While the photos are being sorted out, here are some miscellaneous musings from my trip…
I had always assumed one of the drawbacks to city living in somewhere like London was the background noise — an incessant din which prevails throughout the night. Imagine my surprise to find that the comparably insignificant town of Natchez (and even Baton Rouge on some nights) was far louder outside, with a near deafening roar from cicadas in particular, as well as creatures of that ilk. Cicadas are particularly loud insects since their “singing” is not produced by rubbing parts of their body, but rather through clicking “timbals” in their exoskeleton, the sound being amplified by using their body as a resonance chamber.
The Coca Cola issue has become more severe now that I drink it more regularly in the UK, to the point where I actually have to avoid it in the States. Most Americans are sadly (blissfully?) unaware that they are given worse Coke than anywhere else in the world. In fairness, regular travellers aside, the rest of the world is largely unaware that US Coke is so bad either. The reason is that proper Coca Cola is sugar based, but the US variety is made with cheaper corn syrup instead. This actually spans to most soft drinks there, but the flavour is particularly noticeable in cola. You have been warned. And Americans, come try the good stuff!
Jenna and I share similar views when it comes to children’s books, both disliking the majority of modern drivel which is thrown at kids on the basis that so long as they are reading it’s a good thing. In fact bad books can even stifle their imaginations. For example Karleigh produces all sorts of stories when playing with her toy ponies but in the bookstore, were one to cave to her whims and buy the branded tie-in pony books, she tends towards reproducing the basic stories within rather than inventing her own adventures for them.
Personally there are two things I expect from a good children’s book: inventive originality to develop imagination and avoiding talking down to children.
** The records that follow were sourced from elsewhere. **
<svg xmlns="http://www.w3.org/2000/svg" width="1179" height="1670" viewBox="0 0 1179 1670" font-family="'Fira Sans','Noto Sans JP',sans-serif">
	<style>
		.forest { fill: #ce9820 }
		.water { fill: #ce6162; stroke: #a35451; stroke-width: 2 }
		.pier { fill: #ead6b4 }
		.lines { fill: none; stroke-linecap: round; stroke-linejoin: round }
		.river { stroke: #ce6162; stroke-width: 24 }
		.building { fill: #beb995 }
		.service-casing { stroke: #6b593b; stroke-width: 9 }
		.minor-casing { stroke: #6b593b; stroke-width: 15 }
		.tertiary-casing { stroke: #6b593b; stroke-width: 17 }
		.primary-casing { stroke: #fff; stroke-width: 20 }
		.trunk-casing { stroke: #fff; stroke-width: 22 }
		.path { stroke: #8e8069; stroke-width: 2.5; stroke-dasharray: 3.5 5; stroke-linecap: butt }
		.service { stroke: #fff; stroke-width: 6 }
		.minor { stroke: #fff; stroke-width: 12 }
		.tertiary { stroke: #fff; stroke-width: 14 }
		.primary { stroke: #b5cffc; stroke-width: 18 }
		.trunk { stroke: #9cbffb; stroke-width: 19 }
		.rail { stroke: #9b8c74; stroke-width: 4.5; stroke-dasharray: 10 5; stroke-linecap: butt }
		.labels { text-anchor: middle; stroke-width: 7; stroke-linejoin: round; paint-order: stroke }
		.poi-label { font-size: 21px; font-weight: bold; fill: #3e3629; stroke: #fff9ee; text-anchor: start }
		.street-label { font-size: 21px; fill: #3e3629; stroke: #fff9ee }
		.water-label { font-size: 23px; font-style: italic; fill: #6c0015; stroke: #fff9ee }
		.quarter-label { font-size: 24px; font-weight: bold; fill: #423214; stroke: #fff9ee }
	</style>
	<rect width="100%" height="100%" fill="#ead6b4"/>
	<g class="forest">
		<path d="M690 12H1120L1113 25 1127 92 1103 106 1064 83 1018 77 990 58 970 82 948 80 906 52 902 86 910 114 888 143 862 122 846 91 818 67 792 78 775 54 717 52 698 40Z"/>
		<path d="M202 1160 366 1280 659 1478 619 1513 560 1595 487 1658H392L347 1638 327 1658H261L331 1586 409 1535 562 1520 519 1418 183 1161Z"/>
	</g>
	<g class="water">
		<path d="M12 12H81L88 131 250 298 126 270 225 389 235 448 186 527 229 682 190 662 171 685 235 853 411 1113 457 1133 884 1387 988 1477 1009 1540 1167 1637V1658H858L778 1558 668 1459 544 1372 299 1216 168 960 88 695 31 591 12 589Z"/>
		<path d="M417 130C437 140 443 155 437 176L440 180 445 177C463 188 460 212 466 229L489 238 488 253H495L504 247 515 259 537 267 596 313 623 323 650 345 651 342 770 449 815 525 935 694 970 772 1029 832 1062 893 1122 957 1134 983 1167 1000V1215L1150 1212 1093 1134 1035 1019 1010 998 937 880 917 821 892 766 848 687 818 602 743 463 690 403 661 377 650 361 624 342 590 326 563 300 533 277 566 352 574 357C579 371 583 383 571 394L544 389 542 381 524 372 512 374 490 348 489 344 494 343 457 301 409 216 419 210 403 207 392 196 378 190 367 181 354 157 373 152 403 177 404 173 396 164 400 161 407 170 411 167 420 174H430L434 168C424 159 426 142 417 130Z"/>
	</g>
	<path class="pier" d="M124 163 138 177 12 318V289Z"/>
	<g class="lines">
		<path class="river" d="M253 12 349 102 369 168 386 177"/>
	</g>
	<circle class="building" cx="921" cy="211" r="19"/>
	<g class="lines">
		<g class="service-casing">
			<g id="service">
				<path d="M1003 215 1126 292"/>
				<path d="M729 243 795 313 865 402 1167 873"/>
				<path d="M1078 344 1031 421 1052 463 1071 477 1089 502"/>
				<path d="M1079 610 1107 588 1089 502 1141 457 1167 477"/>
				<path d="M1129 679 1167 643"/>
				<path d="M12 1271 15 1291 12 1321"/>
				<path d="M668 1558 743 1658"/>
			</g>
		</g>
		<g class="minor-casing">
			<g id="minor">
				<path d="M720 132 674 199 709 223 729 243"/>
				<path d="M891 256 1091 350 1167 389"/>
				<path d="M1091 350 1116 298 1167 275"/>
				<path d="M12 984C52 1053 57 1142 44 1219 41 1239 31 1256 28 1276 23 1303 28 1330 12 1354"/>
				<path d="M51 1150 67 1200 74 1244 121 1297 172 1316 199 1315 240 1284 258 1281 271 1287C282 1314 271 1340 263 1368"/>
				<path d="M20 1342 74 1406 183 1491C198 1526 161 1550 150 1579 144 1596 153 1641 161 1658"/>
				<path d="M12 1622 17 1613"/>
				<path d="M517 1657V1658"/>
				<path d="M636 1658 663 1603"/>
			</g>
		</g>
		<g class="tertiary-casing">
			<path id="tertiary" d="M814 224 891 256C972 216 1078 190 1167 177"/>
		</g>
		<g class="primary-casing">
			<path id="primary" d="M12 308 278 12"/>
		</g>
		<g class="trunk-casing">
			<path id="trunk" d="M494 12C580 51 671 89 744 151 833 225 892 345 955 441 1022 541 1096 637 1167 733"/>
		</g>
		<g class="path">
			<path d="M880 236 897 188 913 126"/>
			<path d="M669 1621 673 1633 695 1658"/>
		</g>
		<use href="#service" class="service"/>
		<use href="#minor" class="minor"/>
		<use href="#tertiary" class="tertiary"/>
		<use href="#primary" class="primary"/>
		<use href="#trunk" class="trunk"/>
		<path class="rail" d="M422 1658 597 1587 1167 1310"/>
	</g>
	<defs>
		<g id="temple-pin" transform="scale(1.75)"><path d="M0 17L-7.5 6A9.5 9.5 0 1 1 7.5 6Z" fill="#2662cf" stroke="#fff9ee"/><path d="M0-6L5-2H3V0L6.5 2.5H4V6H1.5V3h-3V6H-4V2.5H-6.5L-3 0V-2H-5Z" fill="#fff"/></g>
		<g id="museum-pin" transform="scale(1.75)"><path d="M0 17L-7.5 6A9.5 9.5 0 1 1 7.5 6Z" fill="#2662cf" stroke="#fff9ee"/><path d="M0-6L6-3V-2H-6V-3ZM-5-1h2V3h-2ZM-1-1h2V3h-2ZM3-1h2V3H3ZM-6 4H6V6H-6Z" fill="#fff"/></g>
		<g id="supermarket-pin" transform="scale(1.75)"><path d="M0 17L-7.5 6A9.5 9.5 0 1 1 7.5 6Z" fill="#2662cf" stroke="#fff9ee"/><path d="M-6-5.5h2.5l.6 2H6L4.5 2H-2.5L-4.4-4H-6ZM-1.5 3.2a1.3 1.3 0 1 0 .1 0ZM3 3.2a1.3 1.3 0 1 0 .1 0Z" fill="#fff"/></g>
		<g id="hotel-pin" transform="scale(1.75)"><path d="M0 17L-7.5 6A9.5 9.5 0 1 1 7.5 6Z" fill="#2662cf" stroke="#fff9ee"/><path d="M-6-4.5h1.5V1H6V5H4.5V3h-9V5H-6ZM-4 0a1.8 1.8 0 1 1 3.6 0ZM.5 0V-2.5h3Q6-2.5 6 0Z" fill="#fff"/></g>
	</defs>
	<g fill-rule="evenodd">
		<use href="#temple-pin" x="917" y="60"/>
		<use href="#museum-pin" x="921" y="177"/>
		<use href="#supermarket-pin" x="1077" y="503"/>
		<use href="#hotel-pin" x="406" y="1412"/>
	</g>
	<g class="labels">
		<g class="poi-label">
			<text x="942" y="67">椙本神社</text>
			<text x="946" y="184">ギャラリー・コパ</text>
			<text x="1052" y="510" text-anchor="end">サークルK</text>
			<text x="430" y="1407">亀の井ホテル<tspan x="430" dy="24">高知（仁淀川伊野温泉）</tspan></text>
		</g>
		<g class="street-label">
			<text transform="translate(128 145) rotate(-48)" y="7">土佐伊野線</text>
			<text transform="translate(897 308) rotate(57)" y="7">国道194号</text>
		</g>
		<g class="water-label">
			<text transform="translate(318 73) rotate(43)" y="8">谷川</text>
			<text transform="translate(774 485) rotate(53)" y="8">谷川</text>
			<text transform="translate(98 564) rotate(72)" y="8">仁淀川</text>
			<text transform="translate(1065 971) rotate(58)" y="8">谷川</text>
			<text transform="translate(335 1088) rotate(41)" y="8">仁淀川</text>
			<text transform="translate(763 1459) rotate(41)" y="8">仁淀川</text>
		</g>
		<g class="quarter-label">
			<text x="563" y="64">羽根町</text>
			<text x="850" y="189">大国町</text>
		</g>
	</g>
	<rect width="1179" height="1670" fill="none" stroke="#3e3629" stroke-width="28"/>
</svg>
The latter means a decent vocabulary in order to expand the child’s, as well as content with some sort of depth, which sort of ties into the first part. There is a strange idea that children’s stories need to be obvious when in fact children are often more open to parallel imagery than adults. Neil Gaiman’s books for children have always appealed to me since, as an author of adult fiction too, he does not sit down with the goal of just producing a children’s book. Rather he has various ideas some of which suit novels or comics while others work best as children’s books. I was glad to be able to buy a copy of The Wolves in the Walls, a personal favourite, for Karleigh.
On a related note, all parents should carry around notebooks to jot down those wonderful things their child comes out with (and an adult never could). I heard several Karleighisms during my trip that I’ve already forgotten and wish I had written here or elsewhere. The alternative is to attach a dictaphone to your child but that might be considered expensive, time consuming and also slightly creepy.